Right, now that we’ve got that out the way … We started our tasting with Laurent-Perrier Brut non-vintage alongside its new expression, La Cuvée Brut, which has a slightly higher percentage of Chardonnay in the blend and is also aged for longer than its predecessor. La Cuvée’s composition is Chardonnay 50%+, Pinot Noir 30%+ and rounded out with Pinot Meunier of between 10-20%. Tasting notes suggest you should pick up hints of citrus and white flowers on the nose and peach and white fruits on the palate. As I have a definite affinity for champagnes high in Chardonnay, I absolutely loved La Cuvée. It’s what I like to call an ‘every day, every occasion’ champagne, a champagne you can drink first thing in the morning, or late at night, on its own, or paired with just about anything.
Next we tasted Laurent-Perrier Ultra Brut n/v, and for anyone who loves champagne, but has excluded sugar from their diet, either for health or personal reasons, this is for you. Launched by Laurent-Perrier in 1981, Ultra Brut is a cuvée with no added sugar in the Brut Nature category. Laurent-Perrier Ultra Brut is a cuvée in its own right, not simply Brut that has no sugar. A blend of 55% Chardonnay and 45% Pinot Noir. This one will go perfectly with seafood and sushi.
But it wasn’t all tasting notes and serious business, we had lots of fun too. We ate, we drank, we laughed and giggled, we posed for silly photo’s, we spilt some champagne and we broke a few flutes.
We continued with Laurent-Perrier Grand Siècle. And I have to tell you this cuvée really surprised me. It is a blend of 55% Chardonnay and 45% Pinot Noir and although it’s classified as a non-vintage, it is in fact a blend of 3 outstanding years declared as vintage years by Laurent-Perrier. It is then aged for 7-8 years on the lees. An intense and complex wine with aromas of candied fruits, fresh pastry and grilled almonds and pairings suggest refined dishes, especially seafood. If you have not yet tried Grand Siècle, you definitely need to treat yourself. I for one will be stocking up on a few bottles.

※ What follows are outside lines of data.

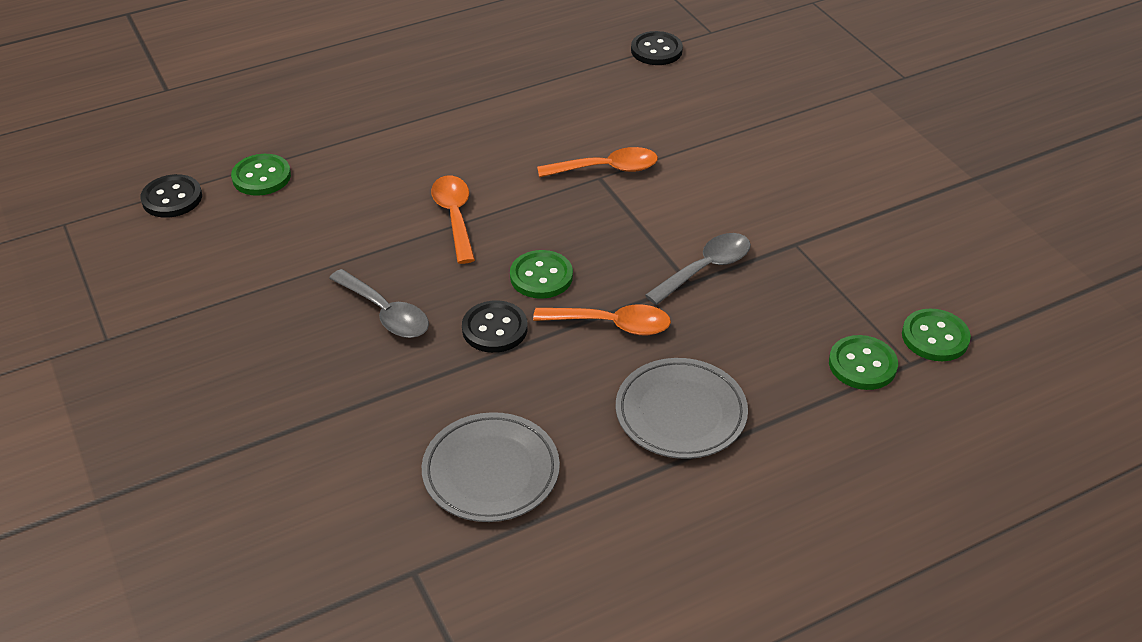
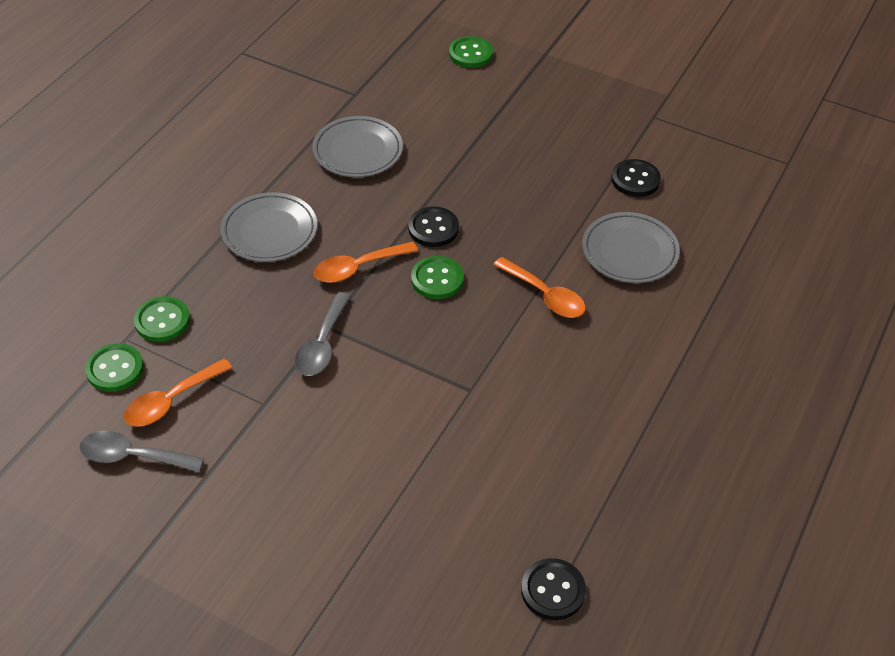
camera: 145 degrees right, 5 degrees up
black button [140,174,202,218] -> black button moved to [611,159,661,197]
green button [231,154,291,196] -> green button moved to [449,36,493,68]
grey spoon [329,269,429,338] -> grey spoon moved to [79,431,204,472]
orange spoon [537,147,658,178] -> orange spoon moved to [124,359,232,427]
none -> grey plate [582,212,680,283]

We ended off the evening with Laurent-Perrier Cuvée Rosé, a 100% Pinot Noir champagne that gets its colour through maceration of between 48-72 hours. Although Pinot grapes are black, the pressed juice is white and there are 2 ways to produce a rosé champagne, either by maceration, also called the saignée method, where the white juice is left to macerate on the skins or by assemblage where a percentage of still red wine is added to the blend to get to the right shade for the house’s rosé expression. Timing is everything with maceration as the process needs to be stopped at exactly the right time to achieve the correct shade. Tasting notes indicate a precise nose of a wide range of red fruits; raspberry, redcurrant, strawberry, etc.
I was worried that Cuvée Rosé might be a bit Pinot heavy for my palate, but it paired perfectly with dessert and the tasting notes also suggest it will go exceptionally well with spicy Asian or Indian cuisine.
We had an incredible evening tasting through cuvées we might not normally be exposed to or choose off a shelf or wine list. My favourite of the evening was hands down Grand Siècle. In South Africa you will find Laurent-Perrier at all top-end national retailers like Norman Goodfellows, Ultra Liquors and Makro stores.